Like so many krimis, the criminologist aspects of the movie are a joke. Evidence is treated cavalierly or dropped from the plot (e.g., the tube of poison blood that is so hard to get but then is tossed onto a table and never looked at again), logical behavior is lacking (e.g., the local police's acceptance of Frank's position simply from a letter he gives them, the thoughtlessness with which he leaves valuable equipment overnight in an unlocked car, and Frank's boss's total refusal to send assistance because it'll wake up the media), women are there primarily to flirt with in the most unsubtle manner, and very little actual detecting is done. (And for being a confirmed urbanite, Frank sure accepts the concept of vampires easily. Must have been the babes dancing in the cooking fire of the local witch [Vida Juvan (17 Jun 1905 – 4 Oct 1998)].) Likewise, the behavior of Molly is less than believable: she likes to take nighttime walks alone despite the deaths of six local girls, she displays remarkable aplomb when confronted with the Professor's lack of reflection and his ability to open locked doors, and is even willing to go wandering deep in the cavernous catacombs at his request despite knowing he ain't kosher.
And let's not forget the vampires. Although there are photos out there showing a line of coffins each occupied by a female vampire in black, in the version we saw that particular image never shows up. The main vampire presence throughout the movie, after the appearance of the first masked vamp, is the undead Karin Schumann. Once, she is accompanied by a second vampirette, but in theory there must be a grand total of seven floating around looking for lunch — so why don't any of them feed? Up until Molly gets attacked, they display a remarkable restraint and only ever go after one other person, Frank (and fail). And while they, like normal, fall into a comatose-like sleep during the day, in a rare exception to the current lore (admittedly as established by the film Nosferatu and not literature), the vampires appear impervious to sunlight: when they retrieve the undead Karen sleeping at the bottom of a dry well, nothing happens when they carry her through the sun-lit street to the morgue.

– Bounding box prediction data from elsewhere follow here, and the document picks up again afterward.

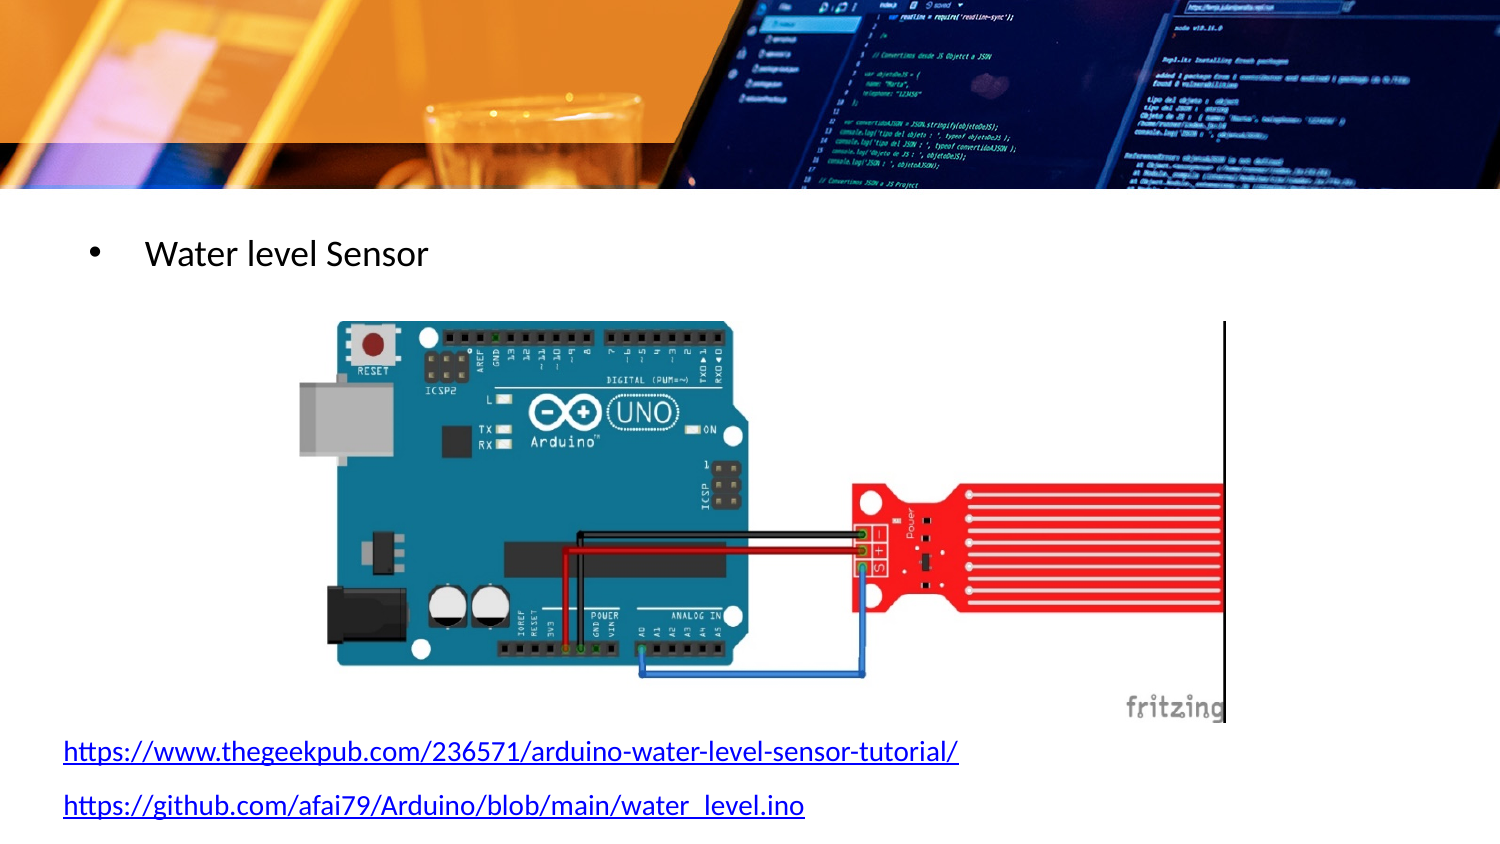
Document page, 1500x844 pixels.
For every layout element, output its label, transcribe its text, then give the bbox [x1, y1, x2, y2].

picture [0, 0, 1500, 844]
text_box https://www.thegeekpub.com/236571/arduino-water-level-sensor-tutorial/ https://github.com/afai79/Arduino/blob/main/water_level.ino [48, 722, 1302, 829]
list Water level Sensor [73, 221, 1427, 297]
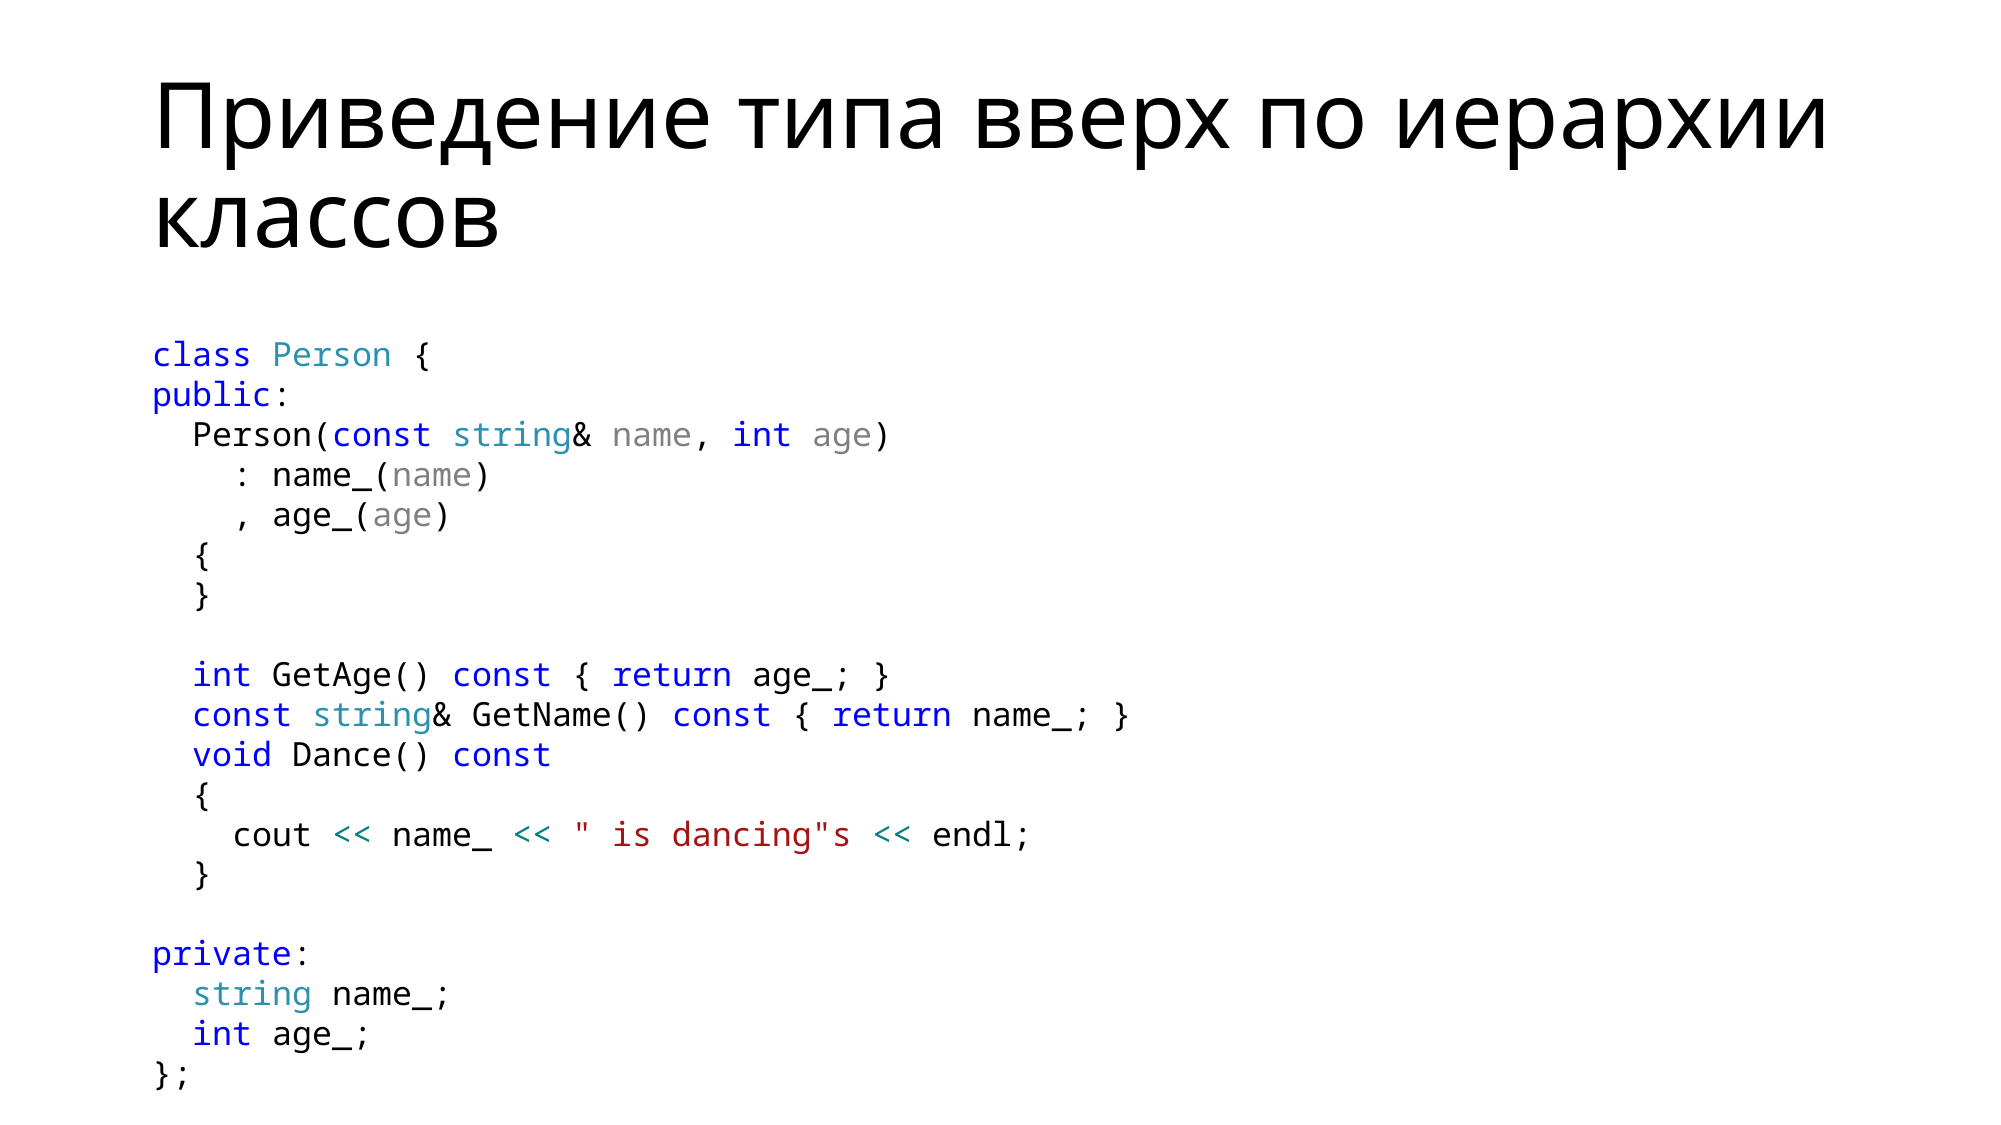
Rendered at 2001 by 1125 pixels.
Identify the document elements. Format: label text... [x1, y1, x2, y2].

text_box class Person { public: Person(const string& name, int age) : name_(name) , age_(age) { } int GetAge() const { return age_; } const string& GetName() const { return name_; } void Dance() const { cout << name_ << " is dancing"s << endl; } private: string name_; int age_; }; [137, 326, 1756, 1100]
title Приведение типа вверх по иерархии классов [137, 59, 1863, 278]
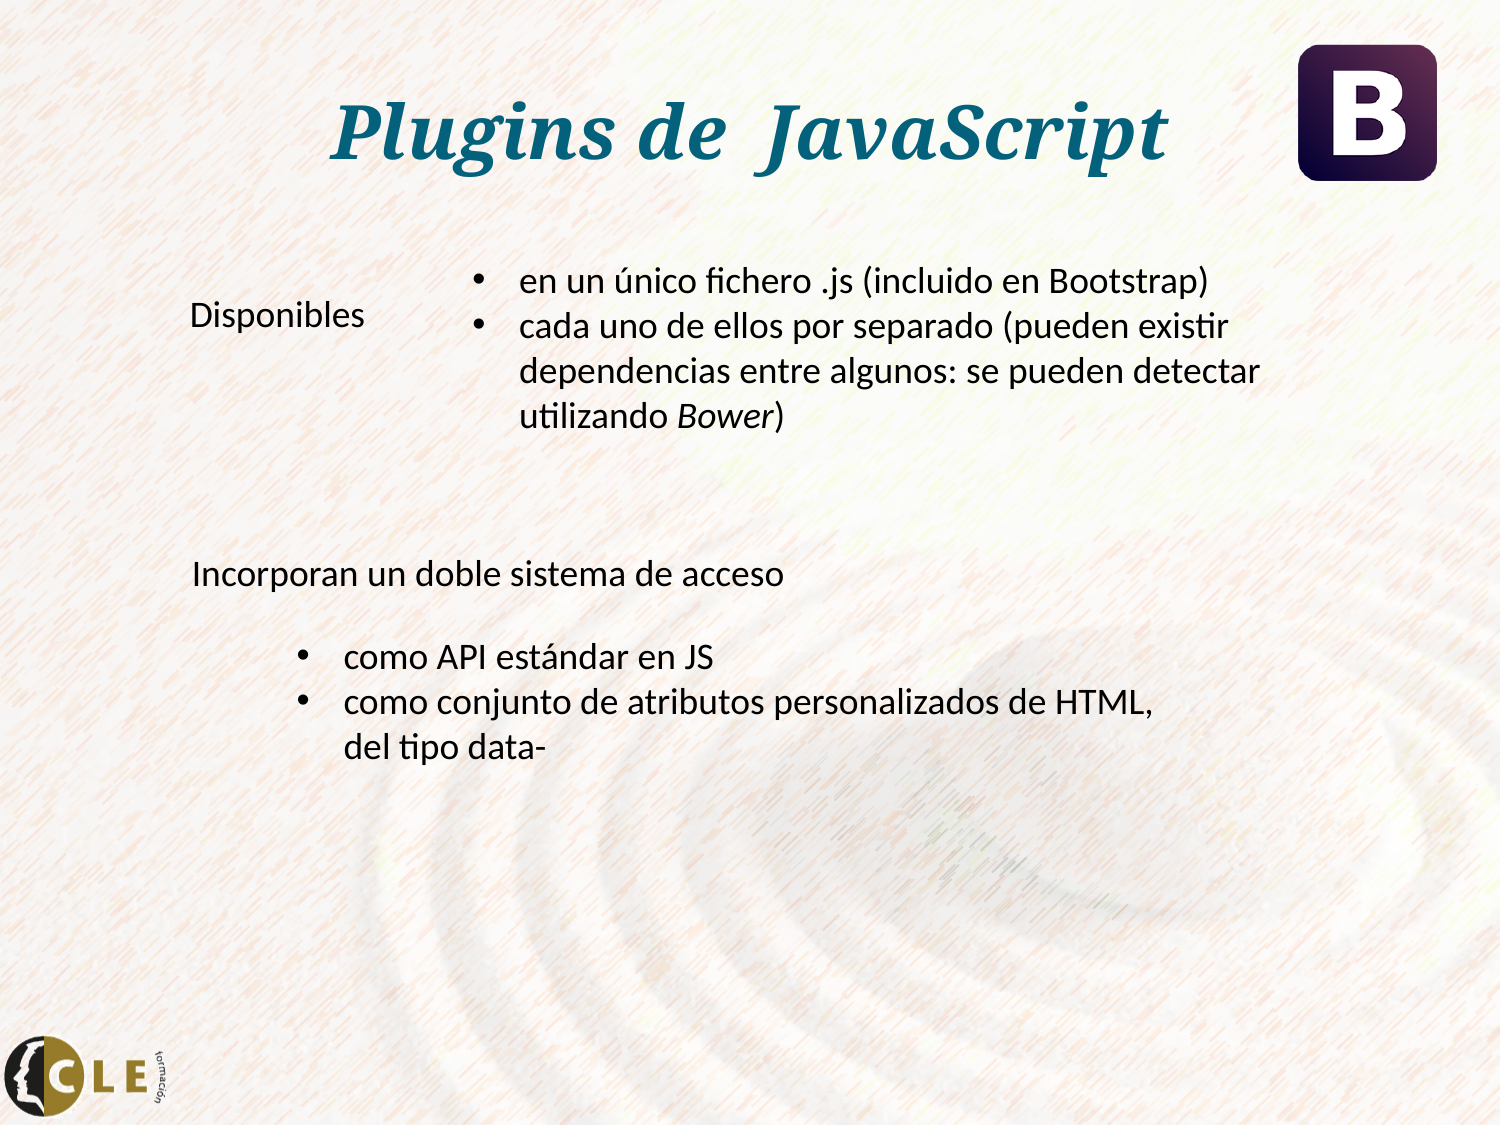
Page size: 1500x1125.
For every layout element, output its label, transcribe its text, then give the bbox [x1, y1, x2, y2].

picture [0, 0, 1500, 1125]
text_box Incorporan un doble sistema de acceso [177, 541, 801, 602]
title Plugins de JavaScript [103, 59, 1397, 211]
text_box Disponibles [174, 282, 389, 342]
text_box en un único fichero .js (incluido en Bootstrap) cada uno de ellos por separado (pueden existir dependencias entre algunos: se pueden detectar utilizando Bower) [457, 248, 1422, 444]
text_box como API estándar en JS como conjunto de atributos personalizados de HTML, del tipo data- [281, 624, 1197, 775]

Considering how many Euro-vampire flicks had already hit the market by the time this movie got released — Hammer Films, anyone? — Cave of the Living Dead is pretty retro even for 1964. It eschews color and gore for little more than two dots on the neck and B&W shadows and contrasts. To the advantage of the film, it must be said, for the at times almost silent-film-like appearance of the movie gives it an added appeal that helps to glide over the movie's numerous continuity, narrative and logical flaws. The first attack of the vampire, a foreboding of which already arises when Karen loses her crucifix, is truly effective: the looming shadow against the house, the clawed hands rising to the window, the way the attacker seems to simply float into the room — there are "good" horror films out there that don't have a sequence as effective as this. An interesting, almost imperceptible aspect of the film is how everyone in the film who is alive almost always has clouds of moisture appear in front of their mouths when they speak due to the coldness of the setting; this condensation is never seen by the Professor or the undead. And while Molly does eventually take on the role as the damsel in distress, both before and later she displays an independent streak and bravery that is an enjoyable change from the milquetoast madchen typical of most horror films of the day and before.
All in all, Cave of the Living Dead is far more an enjoyable film than it is a good one. It will surely appeal to the child within you, if not to the adult fan of somewhat tacky Eurotrash films that you are now. Give it a go — hell, you can watch it for free on YouTube, so why not?
Lastly, an appeal to the masses: Anyone know the name of the artist that did the illustrations (example above) used for the opening credit sequence?